- _TASK TO COMPLETE_
From the blog post below about Marx toy helicopters, write out word for word the passage that opens with "Tuesday, July 29, 2025" and closes with "them to match.".

- _TEXT SEGMENT_
Tuesday, July 29, 2025

Marx Battleground, Training Center, and Other Military Playset Pieces - Marx Sikorsky CH-37 Mojave Helicopter with Winch - OD SP

Here's a good example of one these helicopters as you'd find it out in the wild: missing landing gear, hook and string, tail rotor, and stickers. I was lucky to find it with the main rotors intact!! I cheated a little for these photos in that I had three spare landing gear pieces from wreck copter, and placed those on the body. I may end up painting them to match.

Ed














Missing the string and hook - but at least the winch handle is intact.

Monday, July 28, 2025

Marx Battleground, Training Center, and Other Military Playset Pieces - Marx Sikorsky CH-37 Mojave Helicopter with Winch - Metallic Blue SP

I featured the metallic blue 'Mojave' without winch back on 26 May and that post was the catalyst for starting this series of Marx military playset pieces. Marx essentially made a metallic blue and an OD version of these helicopters, with and without winches. The metallic blue versions are common to the the Cape Canaveral / Cape Kennedy playsets, while the OD versions are what you'd typically find in the Battleground sets. These are commonly found missing the separate landing gear piece (two long and one short), the tail rotor, as well as the hook. The hook is a common Marx piece used in its 3-rail O-gauge train sets, as well as tow trucks, cranes, etc. Usually missing as well are any of the stickers on the sides.

- _DATA BLOCK_
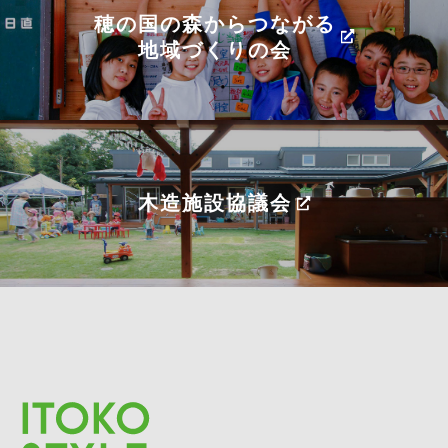
穂の国の森からつながる
地域づくりの会
木造施設協議会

- _EXERCISE RESPONSE_
Tuesday, July 29, 2025

Marx Battleground, Training Center, and Other Military Playset Pieces - Marx Sikorsky CH-37 Mojave Helicopter with Winch - OD SP

Here's a good example of one these helicopters as you'd find it out in the wild: missing landing gear, hook and string, tail rotor, and stickers. I was lucky to find it with the main rotors intact!! I cheated a little for these photos in that I had three spare landing gear pieces from wreck copter, and placed those on the body. I may end up painting them to match.